In a corporate-dominated spacefaring future, planetary missions must be approved and supplied by the Company. Exploratory teams are accompanied by Company-supplied security androids, for their own safety.
But in a society where contracts are awarded to the lowest bidder, safety isn't a primary concern.
On a distant planet, a team of scientists are conducting surface tests, shadowed by their Company-supplied 'droid -- a self-aware SecUnit that has hacked its own governor module, and refers to itself (though never out loud) as "Murderbot." Scornful of humans, all it really wants is to be left alone long enough to figure out who it is.
But when a neighboring mission goes dark, it's up to the scientists and their Murderbot to get to the truth.
'Kitchen,' by Banana Yoshimoto
A lyrical tale about loss and grief and familial love. When college student Mikage Sakurai is orphaned by the death of her grandmother, she is rescued from loneliness and grief by Yuichi, a young flower shop delivery man, and discovers that families come in many shapes... and can be found in many places.
'Tiny Nightmares: Very Short Tales of Horror'
A collection of horror-inspired flash fiction, featuring over 40 new stories from literary, horror, and emerging writers--edited by Lincoln Michel and Nadxieli Nieto, the twisted minds behind Tiny Crimes: Very Short Tales of Mystery and Murder.
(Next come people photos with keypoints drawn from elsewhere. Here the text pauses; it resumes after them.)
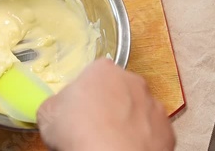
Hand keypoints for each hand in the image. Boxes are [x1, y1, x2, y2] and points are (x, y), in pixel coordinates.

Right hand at [37, 58, 174, 150]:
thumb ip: (56, 103)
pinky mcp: (167, 131)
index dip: (84, 90)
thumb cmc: (78, 131)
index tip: (77, 107)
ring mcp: (153, 105)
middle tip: (92, 125)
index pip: (93, 73)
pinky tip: (125, 148)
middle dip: (108, 103)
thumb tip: (58, 108)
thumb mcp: (46, 113)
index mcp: (103, 70)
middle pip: (118, 88)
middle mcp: (132, 81)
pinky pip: (151, 131)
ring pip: (137, 109)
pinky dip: (141, 139)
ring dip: (126, 121)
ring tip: (109, 141)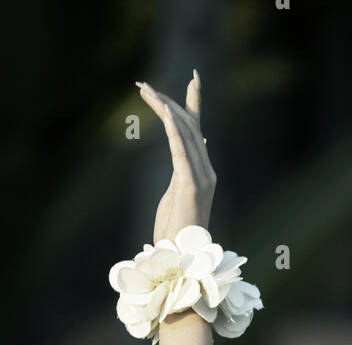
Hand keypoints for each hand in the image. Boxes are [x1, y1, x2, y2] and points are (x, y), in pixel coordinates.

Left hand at [137, 70, 215, 243]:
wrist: (181, 259)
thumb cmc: (176, 233)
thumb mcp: (176, 195)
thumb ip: (183, 172)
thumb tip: (187, 149)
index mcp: (204, 173)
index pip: (198, 131)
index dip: (195, 103)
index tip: (193, 78)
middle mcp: (207, 172)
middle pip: (188, 127)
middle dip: (167, 103)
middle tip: (144, 86)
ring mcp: (201, 179)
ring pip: (184, 134)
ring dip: (164, 109)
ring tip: (147, 91)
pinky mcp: (191, 187)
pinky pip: (181, 152)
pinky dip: (173, 130)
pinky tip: (165, 112)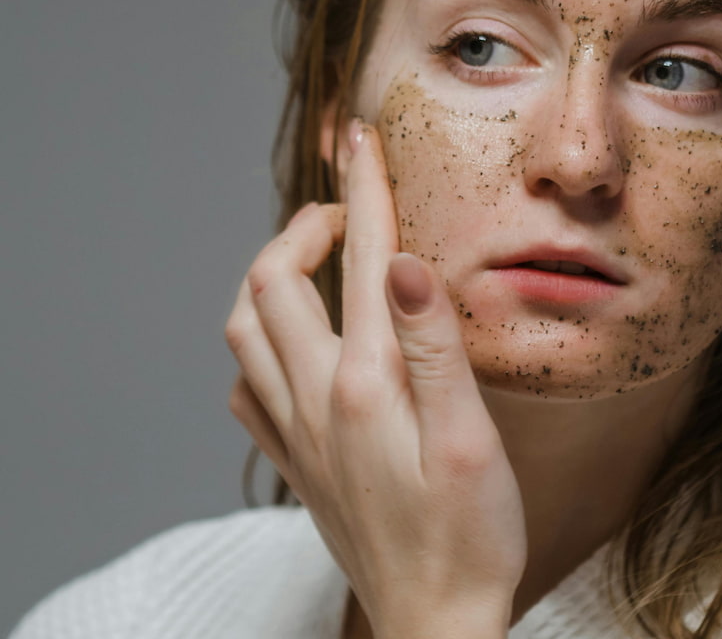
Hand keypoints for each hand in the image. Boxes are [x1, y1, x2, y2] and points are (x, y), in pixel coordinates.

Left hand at [224, 121, 526, 638]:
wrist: (434, 623)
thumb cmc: (469, 534)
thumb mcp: (470, 436)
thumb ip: (434, 345)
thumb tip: (406, 262)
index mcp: (367, 381)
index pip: (362, 258)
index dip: (363, 189)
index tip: (362, 138)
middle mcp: (317, 398)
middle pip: (271, 283)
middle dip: (303, 225)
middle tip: (345, 208)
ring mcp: (297, 432)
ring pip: (243, 330)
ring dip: (269, 276)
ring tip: (314, 258)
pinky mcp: (296, 461)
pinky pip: (248, 387)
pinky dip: (258, 343)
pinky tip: (291, 342)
In this playful, inventive collection, leading literary and horror writers spin chilling tales in only a few pages. Each slim, fast-moving story brings to life the kind of monsters readers love to fear, from brokenhearted vampires to Uber-taking serial killers and mind-reading witches. But what also makes Tiny Nightmares so blood curdling--and unforgettable--are the real-world horrors that writers such as Samantha Hunt, Brian Evenson, Jac Jemc, Stephen Graham Jones, Lilliam Rivera, Kevin Brockmeier, and Rion Amilcar Scott weave into their fictions, exploring how global warming, racism, social media addiction, and homelessness are just as frightening as, say, a vampire's fangs sinking into your neck. Our advice? Read with the hall light on and the bedroom door open just a crack.
Featuring new stories from Samantha Hunt, Jac Jemc, Stephen Graham Jones, Rion Amilcar Scott, and more!